Entre l’enthousiasme des promesses et l’exigence du réel : ma lecture à l’issue des rencontres au West Data Festival et de l'actualité.
Sur le terrain, entre impatience et attentisme.
Impatience de collègues qui voient, semaine après semaine, les grands laboratoires publier de nouvelles fonctionnalités et repousser les usages. Attentisme de ceux qui n’attendent plus des annonces, mais des preuves : des usages concrets et une vraie valeur ajoutée au quotidien. Cet écart est légitime, les usages progressent plus vite que la capacité collective à les organiser.
Selon Le Monde, près de la moitié des Français utilisent déjà l’IA générative : 85 % chez les 18-24 ans, 73 % chez les 25-39 ans, 48 % chez les 40-59 ans. Côté pro, l’Apec relève que 35 % des cadres y recourent au moins une fois par semaine, que 72 % souhaitent être formés, et que seuls 24 % l’ont déjà été.
Derrière ces chiffres, trois réalités :
1. Des rythmes d’appropriation différents
La première tient aux écarts d’appropriation. Tous n’avancent pas au même rythme. Certains expérimentent, d’autres observent, d’autres attendent des repères. L’IA bouscule les habitudes, parfois le rapport au travail, à l’expertise et à la valeur ajoutée individuelle. C’est bien pour cela qu’il faut remettre cette technologie à sa juste place : un outil au service de l’humain. Rien de plus.

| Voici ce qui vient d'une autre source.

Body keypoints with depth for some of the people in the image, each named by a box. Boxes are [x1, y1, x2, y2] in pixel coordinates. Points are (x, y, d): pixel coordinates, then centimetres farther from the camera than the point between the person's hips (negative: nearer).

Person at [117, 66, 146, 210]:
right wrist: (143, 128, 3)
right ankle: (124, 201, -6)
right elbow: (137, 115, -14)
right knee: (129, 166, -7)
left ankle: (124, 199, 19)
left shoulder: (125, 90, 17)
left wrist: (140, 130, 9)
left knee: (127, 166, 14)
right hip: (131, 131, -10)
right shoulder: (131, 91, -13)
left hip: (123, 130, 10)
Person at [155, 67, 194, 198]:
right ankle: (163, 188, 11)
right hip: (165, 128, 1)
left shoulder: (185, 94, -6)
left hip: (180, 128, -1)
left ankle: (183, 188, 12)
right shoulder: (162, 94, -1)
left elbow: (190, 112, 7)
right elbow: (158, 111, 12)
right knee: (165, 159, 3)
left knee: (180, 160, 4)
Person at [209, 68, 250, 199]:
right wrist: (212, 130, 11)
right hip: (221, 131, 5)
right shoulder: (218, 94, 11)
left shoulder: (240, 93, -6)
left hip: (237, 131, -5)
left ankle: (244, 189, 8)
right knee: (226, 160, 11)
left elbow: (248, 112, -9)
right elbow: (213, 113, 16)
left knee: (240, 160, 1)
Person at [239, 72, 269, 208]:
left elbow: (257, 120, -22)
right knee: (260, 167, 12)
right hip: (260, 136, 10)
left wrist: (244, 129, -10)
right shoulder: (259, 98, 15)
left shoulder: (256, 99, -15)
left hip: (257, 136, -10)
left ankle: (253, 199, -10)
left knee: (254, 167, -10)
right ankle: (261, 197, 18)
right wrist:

2. Le Shadow AI progresse plus vite que les cadres
La deuxième réalité est celle du Shadow AI. Microsoft emploie ce terme pour désigner l’usage d’outils sans validation, sans cadre et sans visibilité pour l’organisation. Les risques sont connus : exposition des données, difficultés de conformité, usages dispersés. Ce phénomène, bien connu des DSI, traduit de la curiosité ou un besoin métier ; il rappelle également qu’une innovation, aussi enthousiasmante soit-elle, est un véritable défi d’encadrement.
3. La valeur n’est pas dans toutes les nouveautés
La troisième réalité réside dans le choix. Oui, toutes les nouveautés n’ont pas vocation à entrer dans l’environnement de travail. Toutes ne produisent pas la même utilité. Il faut distinguer l’effet de démonstration du gain réel.
En pratique, la valeur se joue souvent sur des usages simples et répétés : rédiger un compte rendu, synthétiser un document, analyser plus vite des statistiques, faire ressortir un risque, retrouver une information dans une masse documentaire. Voilà ce qui change réellement le quotidien.
Le temps de l’entreprise
In fine, c’est ce qui donne sa légitimité au temps de l’entreprise. Il peut sembler plus lent que celui des annonces et des démonstrations : 1 heure sur la planète de Miller pour 7 années terrestres, comme dans Interstellar. Il répond pourtant à d’autres exigences : protection des données, sécurité, conformité, équité, continuité d’activité, qualité de service…
« Science sans conscience n’est que ruine de l’âme », écrivait Rabelais.
Le sens est là : faire de l’intelligence artificielle une technologie utile, ancrée dans le réel, au service du collectif et d’un progrès durable.